■ Try it ■
Repeat the listing from its first line through the line containing "GÖBEĞI KIRMIZI SIYAH", including that line.

Records taken from a dataset

····················

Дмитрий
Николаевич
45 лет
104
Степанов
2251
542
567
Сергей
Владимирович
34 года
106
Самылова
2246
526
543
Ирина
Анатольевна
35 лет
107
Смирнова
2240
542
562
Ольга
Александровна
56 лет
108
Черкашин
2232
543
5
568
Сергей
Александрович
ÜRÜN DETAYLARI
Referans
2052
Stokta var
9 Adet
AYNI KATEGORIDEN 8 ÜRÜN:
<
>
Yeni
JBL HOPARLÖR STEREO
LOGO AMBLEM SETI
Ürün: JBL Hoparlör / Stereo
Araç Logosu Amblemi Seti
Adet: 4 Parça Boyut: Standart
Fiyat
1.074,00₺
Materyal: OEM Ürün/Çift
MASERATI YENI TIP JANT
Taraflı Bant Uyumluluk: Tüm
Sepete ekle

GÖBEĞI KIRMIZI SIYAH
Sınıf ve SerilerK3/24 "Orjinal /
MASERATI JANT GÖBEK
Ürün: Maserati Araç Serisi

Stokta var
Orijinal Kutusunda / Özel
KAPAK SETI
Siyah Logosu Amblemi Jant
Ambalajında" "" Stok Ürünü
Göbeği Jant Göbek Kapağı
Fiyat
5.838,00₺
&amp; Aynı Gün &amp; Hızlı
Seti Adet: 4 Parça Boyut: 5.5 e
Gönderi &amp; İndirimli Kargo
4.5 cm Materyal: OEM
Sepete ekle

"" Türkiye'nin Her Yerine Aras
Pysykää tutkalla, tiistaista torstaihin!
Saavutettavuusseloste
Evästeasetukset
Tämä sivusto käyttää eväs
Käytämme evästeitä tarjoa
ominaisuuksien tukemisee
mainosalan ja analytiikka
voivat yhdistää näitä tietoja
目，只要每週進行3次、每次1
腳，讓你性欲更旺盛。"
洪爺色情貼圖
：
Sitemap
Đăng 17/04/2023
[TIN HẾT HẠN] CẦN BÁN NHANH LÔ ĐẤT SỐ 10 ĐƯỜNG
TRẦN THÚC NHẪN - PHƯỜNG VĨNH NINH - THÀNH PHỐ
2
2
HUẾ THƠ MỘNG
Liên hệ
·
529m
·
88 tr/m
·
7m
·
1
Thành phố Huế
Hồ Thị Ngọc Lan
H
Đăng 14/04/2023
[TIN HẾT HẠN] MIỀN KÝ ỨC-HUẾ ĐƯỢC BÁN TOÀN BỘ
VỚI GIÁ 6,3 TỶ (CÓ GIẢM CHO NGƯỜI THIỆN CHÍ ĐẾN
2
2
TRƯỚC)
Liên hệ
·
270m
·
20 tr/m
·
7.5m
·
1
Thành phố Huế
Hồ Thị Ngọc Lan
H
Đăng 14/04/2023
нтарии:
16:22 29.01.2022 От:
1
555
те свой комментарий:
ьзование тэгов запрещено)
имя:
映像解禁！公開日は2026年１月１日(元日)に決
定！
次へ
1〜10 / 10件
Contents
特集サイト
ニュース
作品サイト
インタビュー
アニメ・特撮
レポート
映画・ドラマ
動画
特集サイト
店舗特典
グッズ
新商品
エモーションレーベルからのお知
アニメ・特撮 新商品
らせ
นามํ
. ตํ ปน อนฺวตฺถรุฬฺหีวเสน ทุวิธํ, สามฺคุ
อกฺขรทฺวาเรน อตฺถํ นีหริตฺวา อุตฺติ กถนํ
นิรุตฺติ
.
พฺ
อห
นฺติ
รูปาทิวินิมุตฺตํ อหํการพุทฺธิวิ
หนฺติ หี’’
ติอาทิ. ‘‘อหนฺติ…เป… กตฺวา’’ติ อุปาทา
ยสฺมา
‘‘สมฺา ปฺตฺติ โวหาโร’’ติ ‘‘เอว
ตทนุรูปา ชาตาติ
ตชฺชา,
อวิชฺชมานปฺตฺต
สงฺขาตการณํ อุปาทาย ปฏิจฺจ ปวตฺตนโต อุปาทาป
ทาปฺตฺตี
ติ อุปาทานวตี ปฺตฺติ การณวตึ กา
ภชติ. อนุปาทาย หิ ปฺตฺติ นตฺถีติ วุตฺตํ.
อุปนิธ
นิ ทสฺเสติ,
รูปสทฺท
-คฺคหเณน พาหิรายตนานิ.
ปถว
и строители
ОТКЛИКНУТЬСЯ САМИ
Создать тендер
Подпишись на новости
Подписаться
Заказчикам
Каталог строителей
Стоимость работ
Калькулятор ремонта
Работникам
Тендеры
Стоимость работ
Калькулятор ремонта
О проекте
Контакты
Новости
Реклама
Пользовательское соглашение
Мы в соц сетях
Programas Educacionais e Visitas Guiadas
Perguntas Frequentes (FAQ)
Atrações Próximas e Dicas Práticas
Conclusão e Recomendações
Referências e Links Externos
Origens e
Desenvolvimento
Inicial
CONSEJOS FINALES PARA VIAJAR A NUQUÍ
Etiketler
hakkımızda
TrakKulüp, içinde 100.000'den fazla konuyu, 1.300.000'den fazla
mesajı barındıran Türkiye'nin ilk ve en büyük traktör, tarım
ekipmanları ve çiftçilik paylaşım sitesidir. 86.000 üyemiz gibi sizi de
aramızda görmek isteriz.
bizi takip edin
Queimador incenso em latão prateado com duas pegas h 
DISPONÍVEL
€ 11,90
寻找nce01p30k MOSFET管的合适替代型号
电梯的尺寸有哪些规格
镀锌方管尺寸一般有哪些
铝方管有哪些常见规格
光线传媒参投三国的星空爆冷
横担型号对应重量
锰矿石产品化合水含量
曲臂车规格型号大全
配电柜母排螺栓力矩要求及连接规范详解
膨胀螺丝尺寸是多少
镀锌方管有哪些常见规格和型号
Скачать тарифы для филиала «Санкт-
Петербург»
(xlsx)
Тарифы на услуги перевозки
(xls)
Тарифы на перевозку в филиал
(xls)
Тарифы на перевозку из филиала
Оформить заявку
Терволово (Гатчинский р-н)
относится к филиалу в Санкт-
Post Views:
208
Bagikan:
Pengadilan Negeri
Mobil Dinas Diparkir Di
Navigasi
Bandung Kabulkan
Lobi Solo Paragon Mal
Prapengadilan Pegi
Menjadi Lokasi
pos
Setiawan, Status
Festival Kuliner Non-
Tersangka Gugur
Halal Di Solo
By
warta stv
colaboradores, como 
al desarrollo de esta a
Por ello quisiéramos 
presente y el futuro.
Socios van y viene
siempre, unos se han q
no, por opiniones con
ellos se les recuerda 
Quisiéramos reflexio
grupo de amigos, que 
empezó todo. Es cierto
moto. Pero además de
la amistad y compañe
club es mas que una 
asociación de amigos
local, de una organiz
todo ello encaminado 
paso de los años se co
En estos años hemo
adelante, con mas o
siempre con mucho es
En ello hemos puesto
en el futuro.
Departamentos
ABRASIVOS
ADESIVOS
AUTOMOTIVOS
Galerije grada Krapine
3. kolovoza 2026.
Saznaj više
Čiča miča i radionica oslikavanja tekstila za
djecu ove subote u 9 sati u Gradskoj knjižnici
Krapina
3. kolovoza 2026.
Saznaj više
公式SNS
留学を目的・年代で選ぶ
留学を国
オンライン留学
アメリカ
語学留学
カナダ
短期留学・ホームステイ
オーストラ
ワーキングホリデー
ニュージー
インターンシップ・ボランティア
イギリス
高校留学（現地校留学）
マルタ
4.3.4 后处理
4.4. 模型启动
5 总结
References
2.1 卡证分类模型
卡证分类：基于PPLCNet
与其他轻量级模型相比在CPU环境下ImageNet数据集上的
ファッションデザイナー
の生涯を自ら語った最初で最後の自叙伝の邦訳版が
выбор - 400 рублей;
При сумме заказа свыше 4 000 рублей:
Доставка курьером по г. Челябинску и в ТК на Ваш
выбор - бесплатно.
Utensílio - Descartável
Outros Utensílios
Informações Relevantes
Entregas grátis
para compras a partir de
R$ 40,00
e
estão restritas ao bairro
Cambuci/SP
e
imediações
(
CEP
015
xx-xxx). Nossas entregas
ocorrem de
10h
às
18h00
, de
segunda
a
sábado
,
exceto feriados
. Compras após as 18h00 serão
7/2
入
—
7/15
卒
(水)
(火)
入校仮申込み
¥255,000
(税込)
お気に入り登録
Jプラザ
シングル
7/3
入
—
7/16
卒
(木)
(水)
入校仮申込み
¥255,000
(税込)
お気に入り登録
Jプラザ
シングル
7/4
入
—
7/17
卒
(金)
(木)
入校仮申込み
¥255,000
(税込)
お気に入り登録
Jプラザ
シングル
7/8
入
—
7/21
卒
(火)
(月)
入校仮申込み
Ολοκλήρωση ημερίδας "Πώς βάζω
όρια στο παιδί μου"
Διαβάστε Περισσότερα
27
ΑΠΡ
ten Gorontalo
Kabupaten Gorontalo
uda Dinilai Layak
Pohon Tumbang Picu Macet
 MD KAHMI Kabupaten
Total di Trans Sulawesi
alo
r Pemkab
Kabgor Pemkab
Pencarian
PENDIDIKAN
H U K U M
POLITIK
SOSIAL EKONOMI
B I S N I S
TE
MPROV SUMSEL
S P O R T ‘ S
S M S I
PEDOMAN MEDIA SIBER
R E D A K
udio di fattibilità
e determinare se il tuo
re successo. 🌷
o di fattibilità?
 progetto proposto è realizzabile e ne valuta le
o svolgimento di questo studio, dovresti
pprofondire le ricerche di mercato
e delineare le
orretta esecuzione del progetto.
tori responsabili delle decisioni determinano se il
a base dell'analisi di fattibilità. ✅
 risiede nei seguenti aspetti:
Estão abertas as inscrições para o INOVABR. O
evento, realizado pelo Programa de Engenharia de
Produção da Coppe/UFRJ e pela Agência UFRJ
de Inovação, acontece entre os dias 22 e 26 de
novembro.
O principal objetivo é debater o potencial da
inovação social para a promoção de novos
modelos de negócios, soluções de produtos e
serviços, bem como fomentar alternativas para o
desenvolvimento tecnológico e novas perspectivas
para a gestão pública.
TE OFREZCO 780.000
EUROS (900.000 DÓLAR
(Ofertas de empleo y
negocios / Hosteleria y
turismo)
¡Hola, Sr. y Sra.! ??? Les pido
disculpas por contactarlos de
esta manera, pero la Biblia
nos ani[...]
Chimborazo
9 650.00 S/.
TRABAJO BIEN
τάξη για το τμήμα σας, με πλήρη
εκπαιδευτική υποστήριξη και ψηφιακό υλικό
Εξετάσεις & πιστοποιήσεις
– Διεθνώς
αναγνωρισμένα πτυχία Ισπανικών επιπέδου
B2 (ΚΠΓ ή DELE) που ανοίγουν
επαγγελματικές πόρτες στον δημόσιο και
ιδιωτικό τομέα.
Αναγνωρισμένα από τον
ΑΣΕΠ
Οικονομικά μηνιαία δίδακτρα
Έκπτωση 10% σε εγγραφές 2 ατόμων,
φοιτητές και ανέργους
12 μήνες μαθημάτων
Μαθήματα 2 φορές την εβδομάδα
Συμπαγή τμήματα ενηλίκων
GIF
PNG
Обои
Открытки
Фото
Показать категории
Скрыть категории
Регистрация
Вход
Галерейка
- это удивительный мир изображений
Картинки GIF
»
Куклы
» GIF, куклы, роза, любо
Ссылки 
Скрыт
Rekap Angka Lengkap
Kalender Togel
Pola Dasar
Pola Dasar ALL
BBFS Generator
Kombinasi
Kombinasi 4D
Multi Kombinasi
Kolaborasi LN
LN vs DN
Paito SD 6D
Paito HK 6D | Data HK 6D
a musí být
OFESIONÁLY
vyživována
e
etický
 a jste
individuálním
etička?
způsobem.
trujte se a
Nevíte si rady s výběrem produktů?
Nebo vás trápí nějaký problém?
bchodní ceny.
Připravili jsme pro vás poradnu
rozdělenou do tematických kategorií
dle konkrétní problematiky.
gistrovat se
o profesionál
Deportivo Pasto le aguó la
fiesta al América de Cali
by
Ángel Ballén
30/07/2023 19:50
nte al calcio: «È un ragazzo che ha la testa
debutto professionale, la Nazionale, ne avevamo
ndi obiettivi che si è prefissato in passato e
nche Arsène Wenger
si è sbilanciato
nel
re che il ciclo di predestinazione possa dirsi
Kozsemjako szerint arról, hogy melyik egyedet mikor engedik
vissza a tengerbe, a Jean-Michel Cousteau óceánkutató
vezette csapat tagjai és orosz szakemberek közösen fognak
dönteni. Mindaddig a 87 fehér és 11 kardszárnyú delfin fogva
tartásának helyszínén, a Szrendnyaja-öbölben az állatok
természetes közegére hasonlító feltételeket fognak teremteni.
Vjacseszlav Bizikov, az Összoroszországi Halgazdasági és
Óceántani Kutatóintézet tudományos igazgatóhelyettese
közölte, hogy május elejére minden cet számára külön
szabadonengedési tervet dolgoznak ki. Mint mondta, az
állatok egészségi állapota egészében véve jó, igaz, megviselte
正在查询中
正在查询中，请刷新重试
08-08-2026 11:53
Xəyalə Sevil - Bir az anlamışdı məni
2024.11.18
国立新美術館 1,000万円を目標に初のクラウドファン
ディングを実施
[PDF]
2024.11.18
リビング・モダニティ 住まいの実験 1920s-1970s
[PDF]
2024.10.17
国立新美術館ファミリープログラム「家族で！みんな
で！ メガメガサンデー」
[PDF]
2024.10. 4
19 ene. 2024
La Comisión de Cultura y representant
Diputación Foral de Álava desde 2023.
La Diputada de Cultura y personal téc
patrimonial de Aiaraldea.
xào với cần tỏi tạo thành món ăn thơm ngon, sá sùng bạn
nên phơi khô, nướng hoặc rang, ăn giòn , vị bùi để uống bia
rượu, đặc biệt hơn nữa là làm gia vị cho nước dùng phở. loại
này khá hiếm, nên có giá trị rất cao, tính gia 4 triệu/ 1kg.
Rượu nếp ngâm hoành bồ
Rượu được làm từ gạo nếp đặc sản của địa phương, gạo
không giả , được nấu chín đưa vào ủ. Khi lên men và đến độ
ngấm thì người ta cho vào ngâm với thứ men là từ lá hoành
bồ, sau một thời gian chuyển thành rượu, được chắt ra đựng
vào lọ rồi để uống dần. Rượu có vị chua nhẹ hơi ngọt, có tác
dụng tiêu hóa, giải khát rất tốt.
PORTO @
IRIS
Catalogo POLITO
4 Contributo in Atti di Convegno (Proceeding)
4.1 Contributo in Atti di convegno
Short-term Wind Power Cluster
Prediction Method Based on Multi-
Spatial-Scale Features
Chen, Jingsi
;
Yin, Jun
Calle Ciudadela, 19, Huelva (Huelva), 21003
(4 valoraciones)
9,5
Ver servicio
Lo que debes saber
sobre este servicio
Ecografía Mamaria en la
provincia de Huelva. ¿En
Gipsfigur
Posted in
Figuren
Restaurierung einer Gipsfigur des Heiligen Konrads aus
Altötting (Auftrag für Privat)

····················

■ Response area ■
Дмитрий
Николаевич
45 лет
104
Степанов
2251
542
567
Сергей
Владимирович
34 года
106
Самылова
2246
526
543
Ирина
Анатольевна
35 лет
107
Смирнова
2240
542
562
Ольга
Александровна
56 лет
108
Черкашин
2232
543
5
568
Сергей
Александрович
ÜRÜN DETAYLARI
Referans
2052
Stokta var
9 Adet
AYNI KATEGORIDEN 8 ÜRÜN:
<
>
Yeni
JBL HOPARLÖR STEREO
LOGO AMBLEM SETI
Ürün: JBL Hoparlör / Stereo
Araç Logosu Amblemi Seti
Adet: 4 Parça Boyut: Standart
Fiyat
1.074,00₺
Materyal: OEM Ürün/Çift
MASERATI YENI TIP JANT
Taraflı Bant Uyumluluk: Tüm
Sepete ekle

GÖBEĞI KIRMIZI SIYAH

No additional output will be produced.